Owner: William & Mary
Lead Design Firm/MEP Engineer: RMF Engineering
Architectural Drawings: Lord Aeck Sargent
General Contractor: DPR Construction
Civil Engineer: Draper Aden Associates
Structural Engineer: Hope Furrer Associates
Electrical Engineer: McKinney and Co.
Life Safety: Andes Fire Protection LLC
Subcontractors: Weldon Steel; Bell BCI Co. (Mechanical); IES Commercial (Electrical); Hampton Roads Mechanical of VA (Site Mechanical); Hudgins Contracting Corp. (Site Development); FLSA (Fire Sprinkler); Jefco Inc. (Curtain Wall System); Bearing Masonry; Roofing Systems of VA; Cleveland Cement (Structural Concrete)

Located in the heart of William & Mary’s campus, the new West Utility Plant restores full capacity—and provides redundant capacity—to the Swem Plant, which heats and cools the William & Mary Arts Quarter. The 12,000-sq-ft ground-up facility also provides replacement capacity to other stand-alone plants as they reach the end of their life cycle.

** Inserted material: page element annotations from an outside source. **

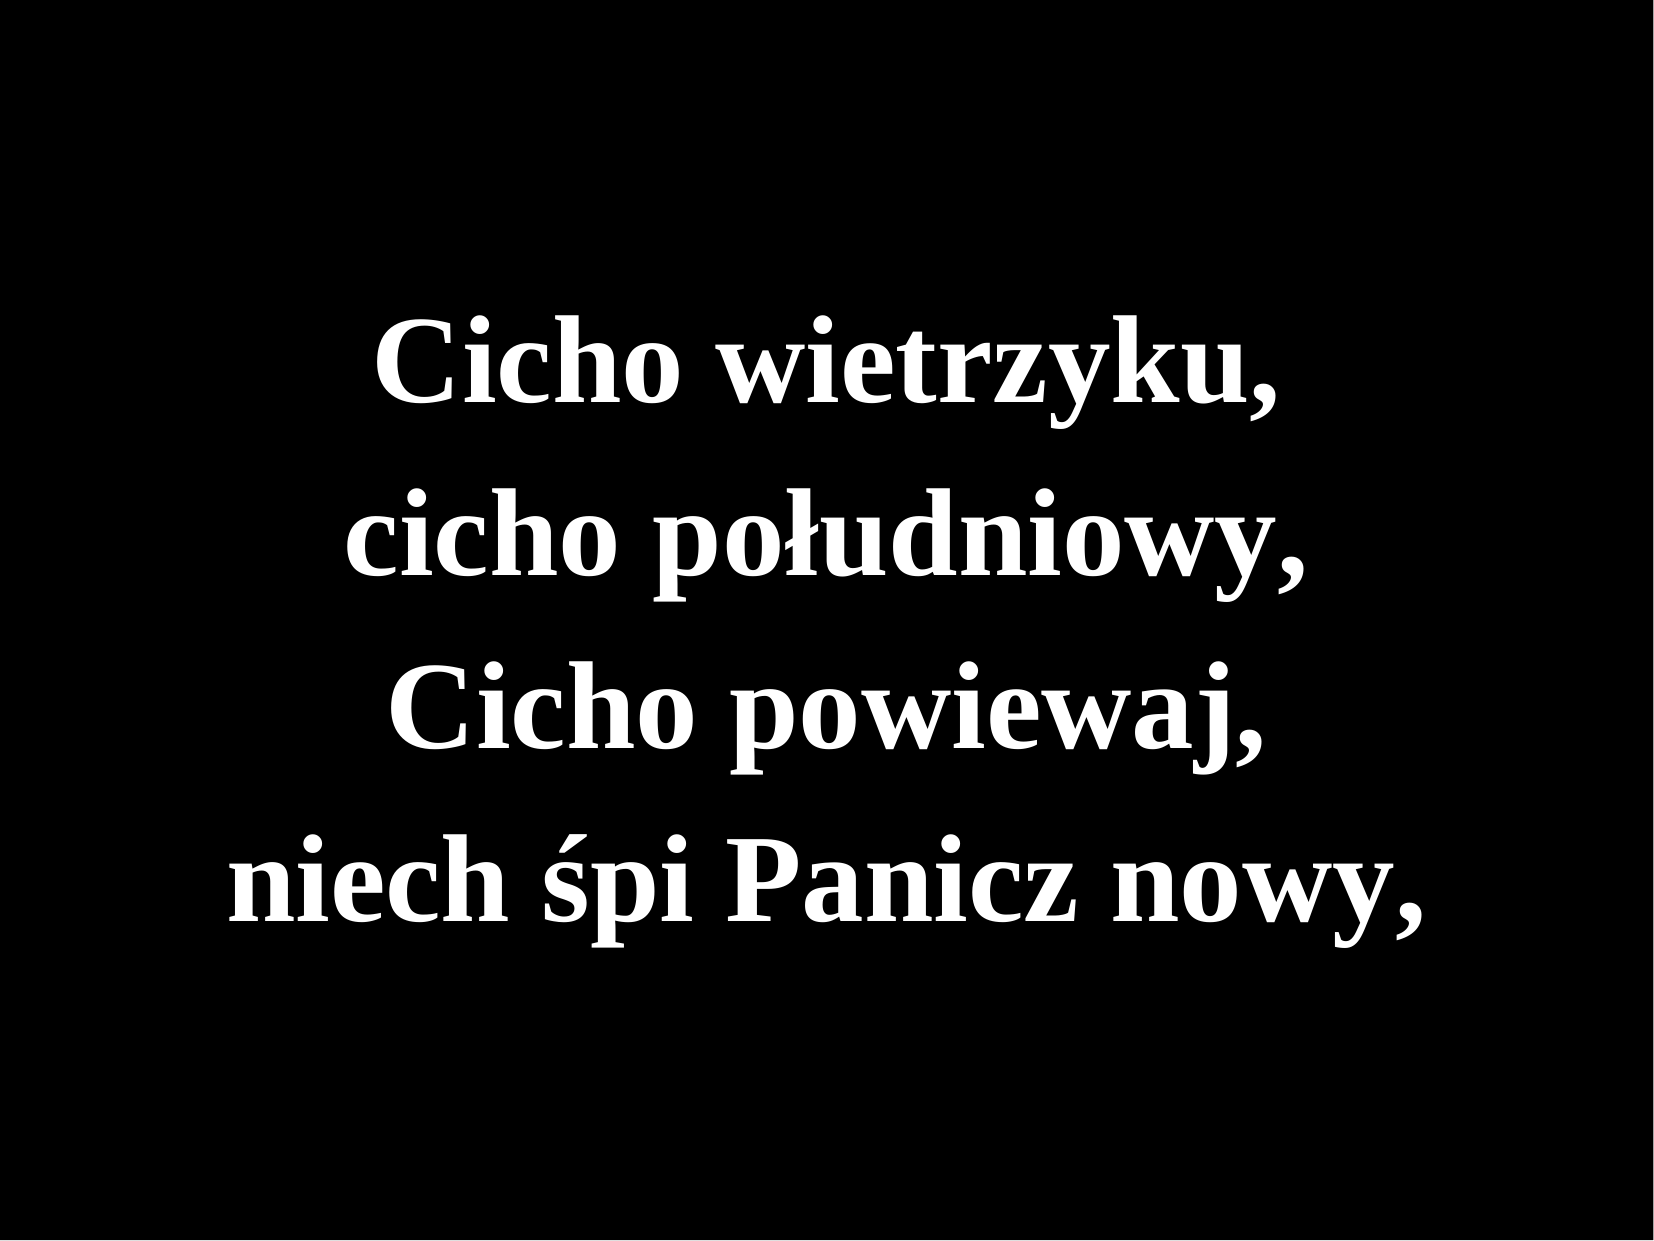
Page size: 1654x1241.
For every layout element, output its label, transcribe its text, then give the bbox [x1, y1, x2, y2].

title Cicho wietrzyku, ppp cicho południowy, ppp Cicho powiewaj, ppp niech śpi Panicz nowy, [0, 0, 1654, 1241]
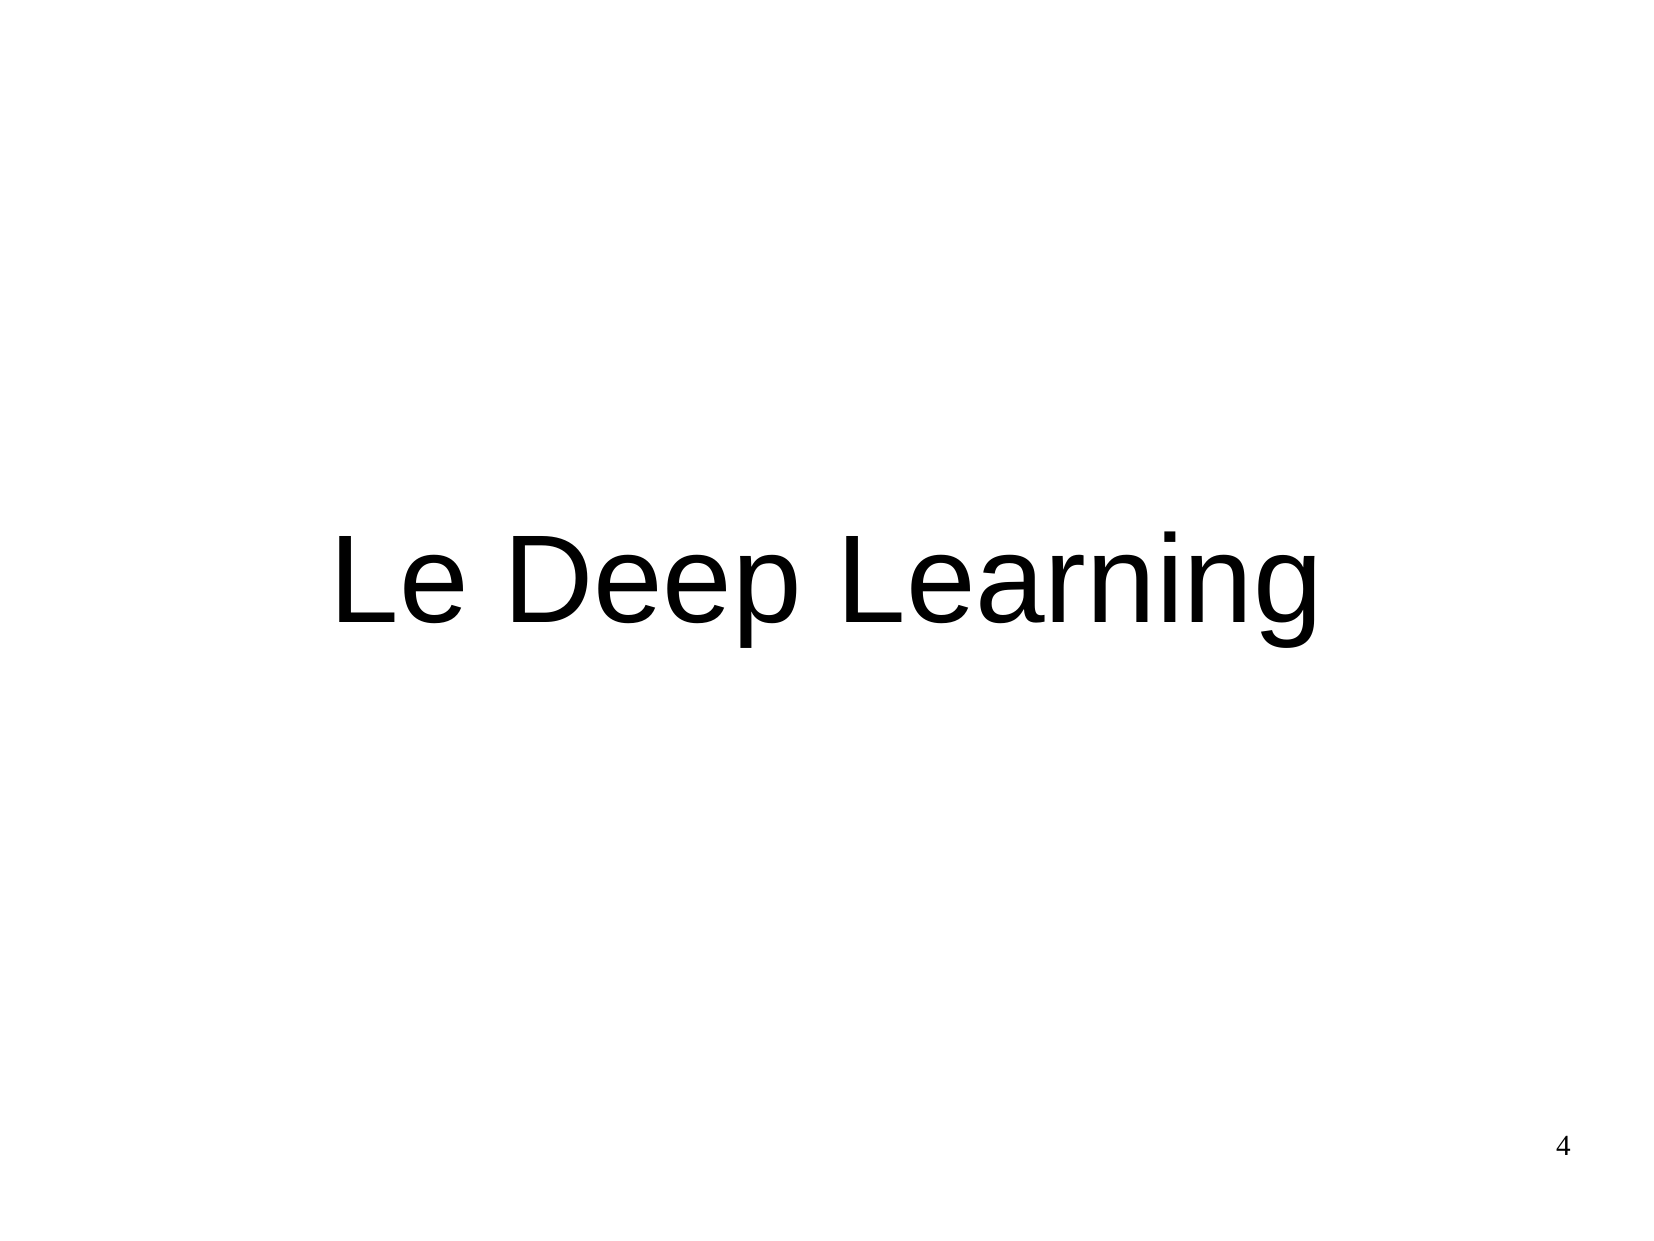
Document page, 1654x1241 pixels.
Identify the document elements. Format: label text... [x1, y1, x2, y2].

subtitle Le Deep Learning [82, 49, 1571, 1109]
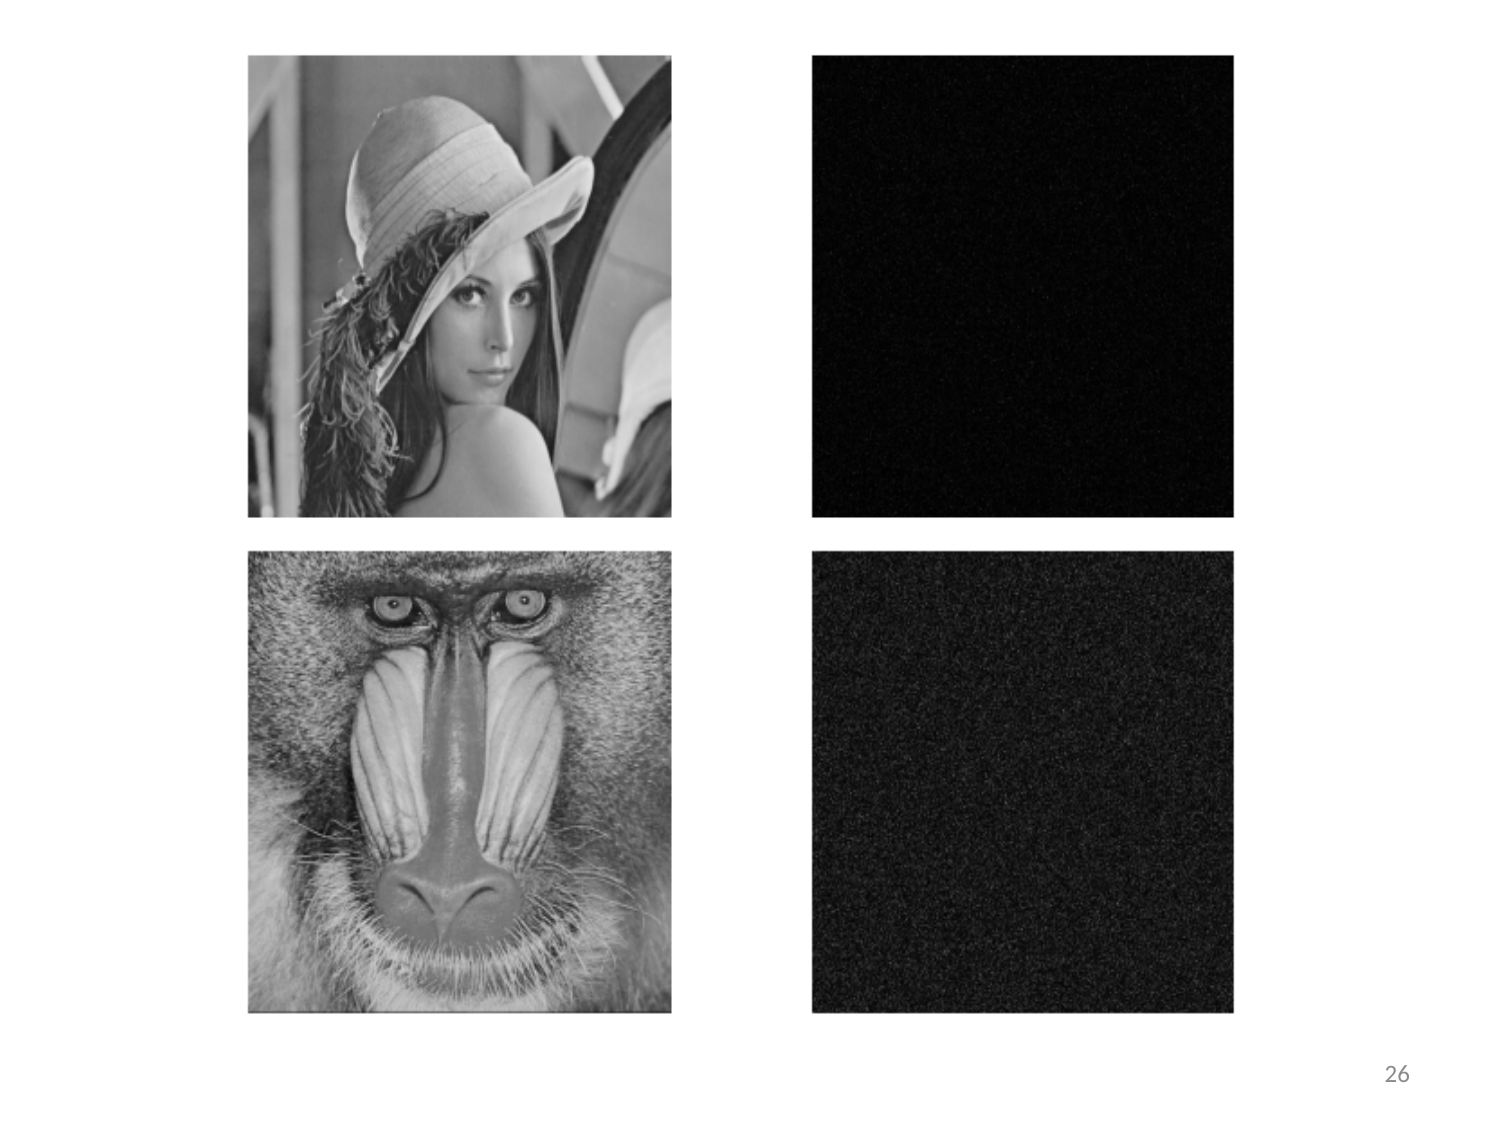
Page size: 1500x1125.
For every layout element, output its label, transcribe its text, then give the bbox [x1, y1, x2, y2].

The project required a significant amount of underground utility piping and infrastructure improvements, including a secondary underground piping loop that ties into six existing buildings. DPR worked early with the design team and key subcontractors to provide William & Mary with a detailed budget. Value engineering strategies during the initial budgeting phase helped drive down cost while still delivering a project that met program expectations. As a result of these early efforts, the project was delivered below budget.

During construction, a third-party power company had to remove and relocate a primary power line that ran through the center of the plant’s building pad, causing a delay in the project schedule. To offset the schedule delay, the team shifted to other site and underground mechanical work. These strategies and others helped the team deliver the 20-month project ahead of schedule.

In addition to fulfilling the program’s technical requirements, the facility also maintains the aesthetic of the school’s traditional architecture by blending steel, masonry, curtain wall, exterior metal panels and a traditional Flemish bond brick pattern.